No son pocos los detalles de este wéstern, sobre todo en relación con la puesta en escena, que han dejado huella en posteriores películas. En cuanto al cine estadounidense, quizá podamos relacionar al personaje-cantante -el plano en que su canción acompaña la imagen de la viuda de Wes Bonnell y el coche fúnebre es una maravilla, tan hermoso como valiente- con el que interpreta Nat King Cole en La ingenua explosiva (Cat Ballou, 1965), de Elliot Silverstein, o la escena en que colocan el cadáver de uno de los cuarenta pistoleros en el escaparate, con la que filma Clint Eastwood hacia el final de Sin perdón (Unforgiven, 1992); pero sin duda es en el cine europeo más innovador, desde cuyo punto de vista se podría considerar un film «de autor», donde la presencia de Forty Guns se ve más claramente: desde el diálogo de clara simbología sexual -y no es el único del film- entre Jessica Drummond (Barbara Stanwyck) y Clive Bonnell (Barry Sullivan) en torno a la pistola de este, reproducido casi literalmente en El clan de los sicilianos (Le clan des siciliens, 1969), de Henri Verneuil, pasando por el plano de los ojos de Clive al dirigirse al encuentro del hermano de Jessica, que nos lleva al spaguetti western en general y a Sergio Leone en particular, o por la continuidad en el montaje que se les da a la escena de la boda y a la del funeral, quizá tenida en cuenta por François Truffaut en La novia vestía de negro (La mariée était en noir, 1968), hasta el plano más sorprendente y arriesgado de la película, en el que Wes Bonnell mira a través del cañón de un rifle a la que, tan solo durante unos instantes, será su esposa, homenajeado claramente por Jean-Luc Godard en Al final de la escapada (À bout de souffle, 1960) y quién sabe si hasta por Francisco Regueiro en la estupenda y olvidada El buen amor (1963) y por Julio Medem en Vacas (1992).

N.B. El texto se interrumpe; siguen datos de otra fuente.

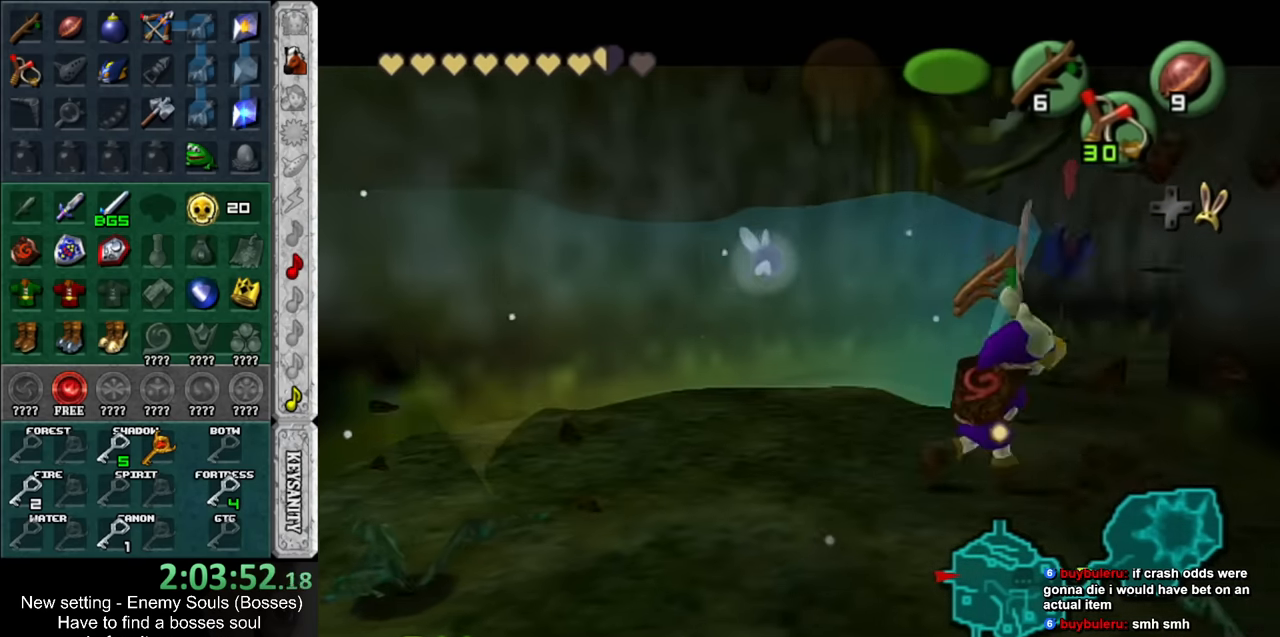
{"buttons": [], "left_stick": "up-right", "right_stick": "center", "events": [[83, "left_stick", "up"], [333, "left_stick", "up-right"]]}
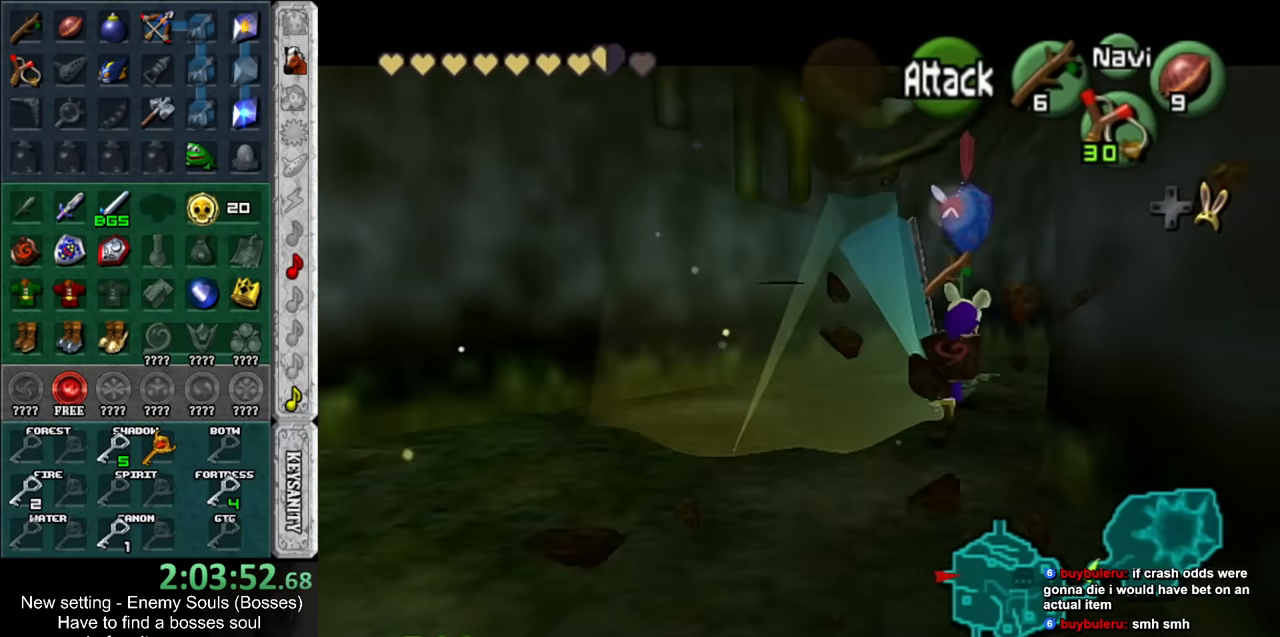
{"buttons": [], "left_stick": "center", "right_stick": "center", "events": [[133, "left_stick", "up"], [400, "left_stick", "center"]]}
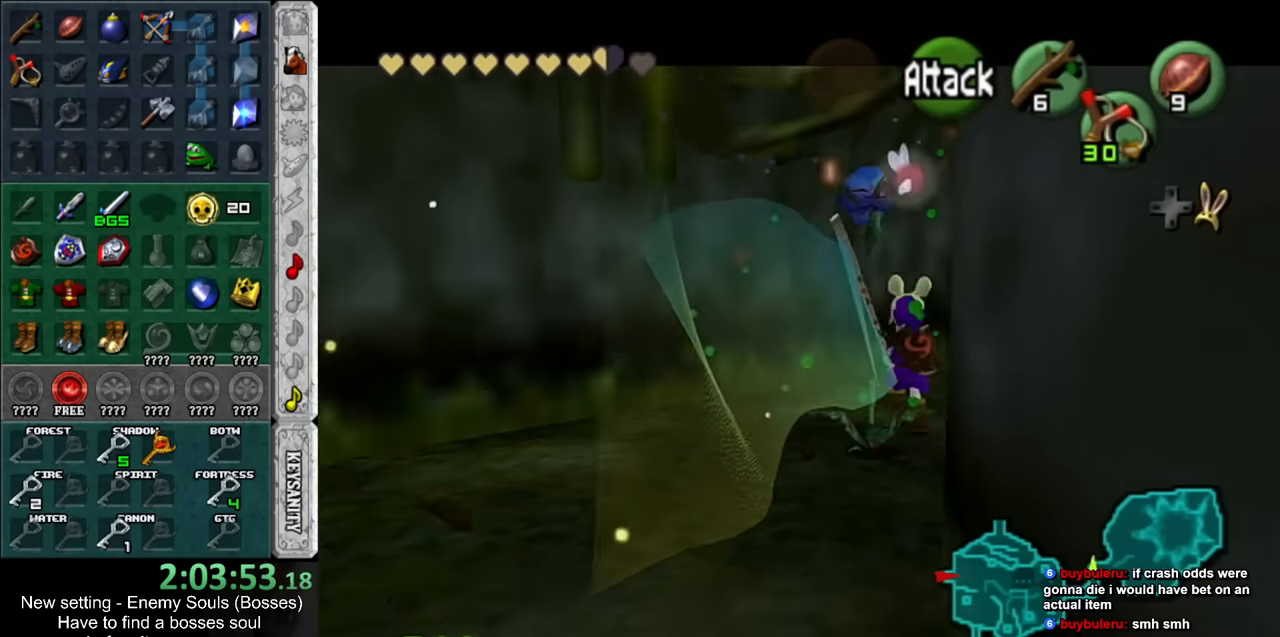
{"buttons": [], "left_stick": "down-left", "right_stick": "center", "events": [[200, "left_stick", "up-right"], [300, "left_stick", "up"], [484, "left_stick", "down-left"]]}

Estamos pues ante un film de difícil encaje, una extravagancia si se quiere, pero que ha ido ganando prestigio con el tiempo hasta ser considerado por muchos una de las obras maestras del género. Particularmente, la lírica que poseen mis wésterns preferidos provoca una comunión emocional con ellos que está ausente, y que seguramente Fuller nunca buscó, en el caso de Forty Guns. Aun así, me parece una travesura admirable que no deja de sorprendernos con nuevos detalles en cada visionado y a la que volveré de visita cada cierto tiempo.

 

 

 

 

 

 

 

 

 

HOMBRE DEL OESTE (1958) de Anthony Mann

Entre 1950 y 1960 Anthony Mann realizó los once wésterns que forman parte de su filmografía. A excepción de dos o tres, se encuentran entre lo mejor de su cine y sitúan al cineasta en la cima del género, siempre un pasito por detrás de, cómo no, John Ford. Elegir uno o dos entre los ocho o nueve magistrales es harto complicado y probablemente sea esa la causa de que no suelan aparecer por las listas de las mejores películas de la historia. En mi caso, quizá el que más disfrute de manera natural, sin darle mucho al coco, sea Horizontes lejanos (Bend of the River, 1952), esa obra maestra absoluta que tanto tiene de cine de aventuras; pero Hombre del Oeste (Man of the West), el único de los once protagonizado por Gary Cooper, en mi opinión, come aparte.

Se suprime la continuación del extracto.